In 2023, 100 years after legendary Argentine golfer Roberto De Vicenzo was born, then 22-year-old countryman Mateo Fernández de Oliveira won the Latin America Amateur Championship (LAAC), and competed in The Masters Tournament, the U.S. Open and The Open Championship at Royal Liverpool, where De Vicenzo was the only Argentine to claim the Claret Jug more than five decades earlier.

“Winning a tournament like the Latin America Amateur that opens so many doors will always be very special. I had the chance to play at Royal Liverpool and Augusta, where De Vicenzo won in 1967 and Angel Cabrera conquered the Green Jacket in 2009 [respectively],” said Fernández de Oliveira about the invitations for the winner of the LAAC.

The champion of the 2025 Latin America Amateur at Pilar Golf Club outside Buenos Aires will receive an invitation to compete in the 2025 Masters Tournament and exemptions into The 153rd Open at Royal Portrush and the 125th U.S. Open at Oakmont, where Cabrera became the only Argentine to lift the U.S. Open Championship Trophy in 2007.

“I remember being a kid and watching Cabrera win in 2009 and lose the playoff against Adam Scott at the 2013 Masters,” recalled 21-year-old Abel Gallegos, who became the first Argentine champion of the Latin American Amateur in 2020.

Gallegos and Fernández de Oliveira are part of a notable list of Argentine golfers at the majors. A list that goes back 100 years with J.J. Cruikshank’s 17th finish at the 1925 Open Championship in Prestwick and Jose Jurado’s runner-up to Tommy Armour in 1931 at Carnoustie. The next year, Jurado finished sixth at the 1932 U.S. Open at Fresh Meadow Country Club in New York.

The young players representing Argentina in the 2025 Latin America Amateur recognize that history and revere their golf legends. “I was lucky to meet De Vicenzo,” said 20-year-old Ramiro Acevedo, who is making his second start at the LAAC.

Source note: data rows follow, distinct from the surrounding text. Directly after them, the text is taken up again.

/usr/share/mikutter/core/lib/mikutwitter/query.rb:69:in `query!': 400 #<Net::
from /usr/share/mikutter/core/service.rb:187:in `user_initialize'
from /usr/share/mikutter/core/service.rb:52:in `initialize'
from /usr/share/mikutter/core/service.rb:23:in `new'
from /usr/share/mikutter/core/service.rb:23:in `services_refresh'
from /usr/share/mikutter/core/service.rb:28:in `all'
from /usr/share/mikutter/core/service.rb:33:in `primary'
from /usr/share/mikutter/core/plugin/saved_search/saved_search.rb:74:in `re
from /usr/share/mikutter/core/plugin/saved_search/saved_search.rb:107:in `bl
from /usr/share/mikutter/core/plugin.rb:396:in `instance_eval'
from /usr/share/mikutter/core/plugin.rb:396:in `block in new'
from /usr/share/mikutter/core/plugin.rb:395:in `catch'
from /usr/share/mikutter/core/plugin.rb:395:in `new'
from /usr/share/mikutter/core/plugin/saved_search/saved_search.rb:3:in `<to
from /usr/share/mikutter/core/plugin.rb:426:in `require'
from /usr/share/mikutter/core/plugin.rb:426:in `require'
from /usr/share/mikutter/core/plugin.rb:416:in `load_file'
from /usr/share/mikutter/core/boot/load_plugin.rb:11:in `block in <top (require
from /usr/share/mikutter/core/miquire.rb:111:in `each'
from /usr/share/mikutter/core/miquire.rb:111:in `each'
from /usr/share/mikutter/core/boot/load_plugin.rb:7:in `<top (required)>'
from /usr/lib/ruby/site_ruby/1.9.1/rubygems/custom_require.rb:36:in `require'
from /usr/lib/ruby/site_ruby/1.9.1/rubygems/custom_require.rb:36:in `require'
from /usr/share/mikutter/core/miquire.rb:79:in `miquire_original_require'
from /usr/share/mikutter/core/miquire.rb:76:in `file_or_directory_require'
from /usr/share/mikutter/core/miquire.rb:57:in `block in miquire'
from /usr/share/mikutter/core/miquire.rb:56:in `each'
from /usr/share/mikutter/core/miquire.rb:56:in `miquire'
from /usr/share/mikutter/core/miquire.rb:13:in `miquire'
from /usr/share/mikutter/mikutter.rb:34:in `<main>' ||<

“One of my best memories is when he told me ‘If you want to win many tournaments on Sunday, you have to go out and beat them on the course’,” added Acevedo, a member of Ranelagh Golf Club, the home course of De Vicenzo, who passed away in 2017.

“My favorite golfer is Masters and U.S. Champion ‘Pato’ Cabrera,” said 25-year-old Segundo Oliva Pinto, born in Cordoba like Cabrera, who remembers shooting 29 on the front nine the first time he played with Angel.

Oliva Pinto has collected four top-15 finishes in his four LAACs, one more than his teammate Vicente Marzilio, who finished third in 2023 and runner-up in 2022. In the nine previous editions, Argentine players have finished 14 times in the top-10, with three runners-up (Marzilio and Fernández de Oliveira in 2022 and Alejandro Tosti in 2015), and two champions, Fernández de Oliveira in 2023 and Gallegos in 2020.

“Abel showed us that Argentines can win this tournament with ease. We got a lot of motivation and confidence by seeing how good he was and comparing him to ourselves,” said Marzilio of the first Argentine champion of the Latin America Amateur.